■ TEXTE FOURNI
--------------------------------------------------
Pour quels buts politiques, culturels, sociaux et économiques (nationaux, régionaux et internationaux) tu t’engagerais au Conseil National ?
La situation écologique, (disparition de la biodiversité, extinction de nombreuses espèces animales, réchauffement climatique, pollution…) me préoccupent énormément. Comment a-t-on pu en arriver là, alors que les faits sont connus depuis des décennies ? Les causes de ce dérèglement procèdent du même phénomène que le non-respect des humains et des animaux : l’appât du gain sans limite et sans conscience.
Toutefois, je pense que le pilier principal permettant une stabilité du système (écologique compris) est la justice sociale. Sans cette dernière, la société perd la confiance. Les inégalités, la mauvaise répartition des richesses créent l’insécurité, l’isolement, l’épuisement professionnel, des familles (monoparentales ou non) qui n’arrivent pas à boucler leurs fins de mois ; La surproduction implique, elle, le gaspillage, l’élevage industriel et la pollution des sols. Cette détérioration des conditions de vie provoque des crispations et on s’éloigne de la solidarité.

Avec quelles techniques tu travailles et quels sont tes sujets ?
Je n’ai pas de sujet de prédilection ni de technique prédéfinie car je travaille avec ce qui se trouve sous ma main et fais avec les moyens du bord. L’art me permet de mieux me connaître et de comprendre le monde et ses mécanismes. Mais pour que cela fonctionne, je dois travailler concrètement. Autrement dit, faire de l’art me permet de m’y intéresser encore plus.
--------------------------------------------------
■ DONNÉES ENREGISTRÉES

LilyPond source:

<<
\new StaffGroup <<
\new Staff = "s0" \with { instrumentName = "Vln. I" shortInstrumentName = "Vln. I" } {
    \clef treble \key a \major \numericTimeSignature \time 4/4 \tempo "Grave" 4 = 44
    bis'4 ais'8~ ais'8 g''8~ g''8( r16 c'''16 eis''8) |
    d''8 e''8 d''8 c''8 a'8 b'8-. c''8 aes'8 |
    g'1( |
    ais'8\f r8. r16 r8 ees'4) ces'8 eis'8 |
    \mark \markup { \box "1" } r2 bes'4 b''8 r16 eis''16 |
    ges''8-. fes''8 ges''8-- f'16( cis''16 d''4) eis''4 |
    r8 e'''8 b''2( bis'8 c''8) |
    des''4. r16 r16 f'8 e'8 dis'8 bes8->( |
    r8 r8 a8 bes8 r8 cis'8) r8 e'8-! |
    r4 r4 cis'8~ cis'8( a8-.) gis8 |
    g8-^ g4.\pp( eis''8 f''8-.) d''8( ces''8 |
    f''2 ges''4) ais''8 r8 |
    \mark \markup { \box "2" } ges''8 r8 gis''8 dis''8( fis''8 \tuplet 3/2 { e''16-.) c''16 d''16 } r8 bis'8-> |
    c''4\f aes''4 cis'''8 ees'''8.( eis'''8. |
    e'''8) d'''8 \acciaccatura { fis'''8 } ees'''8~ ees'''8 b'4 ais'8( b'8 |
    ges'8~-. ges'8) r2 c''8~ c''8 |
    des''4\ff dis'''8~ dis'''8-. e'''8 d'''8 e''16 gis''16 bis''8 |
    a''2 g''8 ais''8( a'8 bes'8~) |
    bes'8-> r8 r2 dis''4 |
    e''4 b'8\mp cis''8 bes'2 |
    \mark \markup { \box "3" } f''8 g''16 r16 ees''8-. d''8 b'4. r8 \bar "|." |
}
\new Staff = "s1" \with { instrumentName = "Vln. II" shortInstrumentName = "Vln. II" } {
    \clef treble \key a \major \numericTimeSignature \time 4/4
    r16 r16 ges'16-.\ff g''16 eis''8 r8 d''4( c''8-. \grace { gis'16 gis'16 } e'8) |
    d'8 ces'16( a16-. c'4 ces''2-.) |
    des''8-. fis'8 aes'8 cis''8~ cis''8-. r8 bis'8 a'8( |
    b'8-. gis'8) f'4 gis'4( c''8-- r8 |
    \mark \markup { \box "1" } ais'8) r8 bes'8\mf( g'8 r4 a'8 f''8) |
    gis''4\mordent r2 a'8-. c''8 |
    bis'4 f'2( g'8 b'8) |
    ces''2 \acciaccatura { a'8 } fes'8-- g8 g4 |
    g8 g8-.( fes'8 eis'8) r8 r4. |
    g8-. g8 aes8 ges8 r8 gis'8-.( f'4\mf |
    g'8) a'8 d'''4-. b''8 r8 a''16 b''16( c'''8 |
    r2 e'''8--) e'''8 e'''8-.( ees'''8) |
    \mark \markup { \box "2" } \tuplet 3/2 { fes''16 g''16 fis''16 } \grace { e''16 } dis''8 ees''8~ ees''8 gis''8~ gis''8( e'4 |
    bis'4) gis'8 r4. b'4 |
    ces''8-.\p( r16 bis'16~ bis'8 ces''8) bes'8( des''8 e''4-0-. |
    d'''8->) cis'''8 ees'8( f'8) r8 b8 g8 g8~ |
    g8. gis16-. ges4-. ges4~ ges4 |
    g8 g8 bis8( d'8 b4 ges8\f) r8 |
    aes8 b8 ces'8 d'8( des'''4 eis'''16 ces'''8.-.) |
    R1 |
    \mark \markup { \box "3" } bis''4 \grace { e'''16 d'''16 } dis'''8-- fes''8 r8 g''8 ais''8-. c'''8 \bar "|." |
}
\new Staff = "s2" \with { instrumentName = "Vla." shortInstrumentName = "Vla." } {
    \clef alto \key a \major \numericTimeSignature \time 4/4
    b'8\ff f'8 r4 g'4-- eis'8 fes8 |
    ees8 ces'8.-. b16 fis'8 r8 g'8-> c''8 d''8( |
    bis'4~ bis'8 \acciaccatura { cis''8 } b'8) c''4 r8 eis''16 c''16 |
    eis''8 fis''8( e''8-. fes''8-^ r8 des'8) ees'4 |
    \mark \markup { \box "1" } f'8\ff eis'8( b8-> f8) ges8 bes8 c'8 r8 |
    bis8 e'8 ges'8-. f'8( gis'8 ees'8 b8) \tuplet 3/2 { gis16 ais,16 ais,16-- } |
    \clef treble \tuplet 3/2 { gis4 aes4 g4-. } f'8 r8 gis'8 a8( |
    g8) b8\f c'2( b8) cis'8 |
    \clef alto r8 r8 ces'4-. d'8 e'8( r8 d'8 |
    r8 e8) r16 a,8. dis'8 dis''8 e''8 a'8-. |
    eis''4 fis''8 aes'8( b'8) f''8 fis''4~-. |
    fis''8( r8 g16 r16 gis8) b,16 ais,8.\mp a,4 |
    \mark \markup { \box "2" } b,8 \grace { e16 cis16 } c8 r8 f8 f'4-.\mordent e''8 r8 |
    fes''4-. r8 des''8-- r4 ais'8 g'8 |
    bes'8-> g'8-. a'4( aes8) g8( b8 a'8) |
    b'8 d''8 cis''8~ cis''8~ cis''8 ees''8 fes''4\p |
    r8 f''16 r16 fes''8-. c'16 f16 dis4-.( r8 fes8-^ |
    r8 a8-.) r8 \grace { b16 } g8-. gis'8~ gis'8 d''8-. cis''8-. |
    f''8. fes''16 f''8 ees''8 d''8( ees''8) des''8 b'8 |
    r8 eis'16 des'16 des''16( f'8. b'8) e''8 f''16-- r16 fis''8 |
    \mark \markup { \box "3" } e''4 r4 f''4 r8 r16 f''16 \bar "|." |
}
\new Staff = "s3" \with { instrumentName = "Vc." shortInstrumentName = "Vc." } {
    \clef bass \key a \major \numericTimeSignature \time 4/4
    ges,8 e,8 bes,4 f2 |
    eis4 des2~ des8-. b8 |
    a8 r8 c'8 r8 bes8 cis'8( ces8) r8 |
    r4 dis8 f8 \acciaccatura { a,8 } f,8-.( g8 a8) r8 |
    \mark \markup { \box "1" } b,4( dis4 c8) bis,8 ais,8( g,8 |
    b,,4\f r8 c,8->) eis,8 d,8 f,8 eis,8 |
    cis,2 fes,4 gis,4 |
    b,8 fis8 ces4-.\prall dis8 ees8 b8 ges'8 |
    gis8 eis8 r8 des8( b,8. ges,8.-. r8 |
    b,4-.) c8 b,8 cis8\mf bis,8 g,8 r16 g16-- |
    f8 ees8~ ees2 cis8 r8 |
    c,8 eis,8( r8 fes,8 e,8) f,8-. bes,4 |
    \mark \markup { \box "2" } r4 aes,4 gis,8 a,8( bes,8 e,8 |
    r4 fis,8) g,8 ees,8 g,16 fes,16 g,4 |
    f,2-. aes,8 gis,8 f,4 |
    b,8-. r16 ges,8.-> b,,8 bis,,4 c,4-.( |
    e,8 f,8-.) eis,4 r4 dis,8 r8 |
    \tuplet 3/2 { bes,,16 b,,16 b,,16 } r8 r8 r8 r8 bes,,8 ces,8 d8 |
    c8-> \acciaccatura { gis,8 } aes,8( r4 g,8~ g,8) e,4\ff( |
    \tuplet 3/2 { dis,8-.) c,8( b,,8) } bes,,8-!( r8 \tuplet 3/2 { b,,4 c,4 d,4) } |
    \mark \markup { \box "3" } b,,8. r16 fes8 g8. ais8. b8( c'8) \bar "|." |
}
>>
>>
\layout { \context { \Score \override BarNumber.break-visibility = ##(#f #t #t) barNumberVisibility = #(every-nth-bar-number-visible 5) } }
--------------------------------------------------
■ SÉRIE DE TÂCHES
[a] Dans le texte fourni, reprenez le passage compris entre « Pour quels buts » et « et sans conscience. », ces deux extrémités incluses, en remplaçant « biodiversité » par « diversité biologique ».
[b] Résumez le texte fourni en trois phrases.
Le matériel n'est pas nécessaire pour réaliser ce travail.

■ RÉPONSES DE L'EXERCICE
[a]
Pour quels buts politiques, culturels, sociaux et économiques (nationaux, régionaux et internationaux) tu t’engagerais au Conseil National ?
La situation écologique, (disparition de la diversité biologique, extinction de nombreuses espèces animales, réchauffement climatique, pollution…) me préoccupent énormément. Comment a-t-on pu en arriver là, alors que les faits sont connus depuis des décennies ? Les causes de ce dérèglement procèdent du même phénomène que le non-respect des humains et des animaux : l’appât du gain sans limite et sans conscience.

[b] La situation écologique, marquée notamment par la disparition de la biodiversité, le réchauffement climatique et la pollution, préoccupe énormément la personne interrogée, qui en attribue les causes à l'appât du gain sans limite et sans conscience. Elle considère toutefois la justice sociale comme le pilier principal de la stabilité du système, car les inégalités et la mauvaise répartition des richesses détériorent les conditions de vie et éloignent de la solidarité. Sans sujet de prédilection ni technique prédéfinie, elle travaille avec les moyens du bord, et l'art lui permet de mieux se connaître et de comprendre le monde.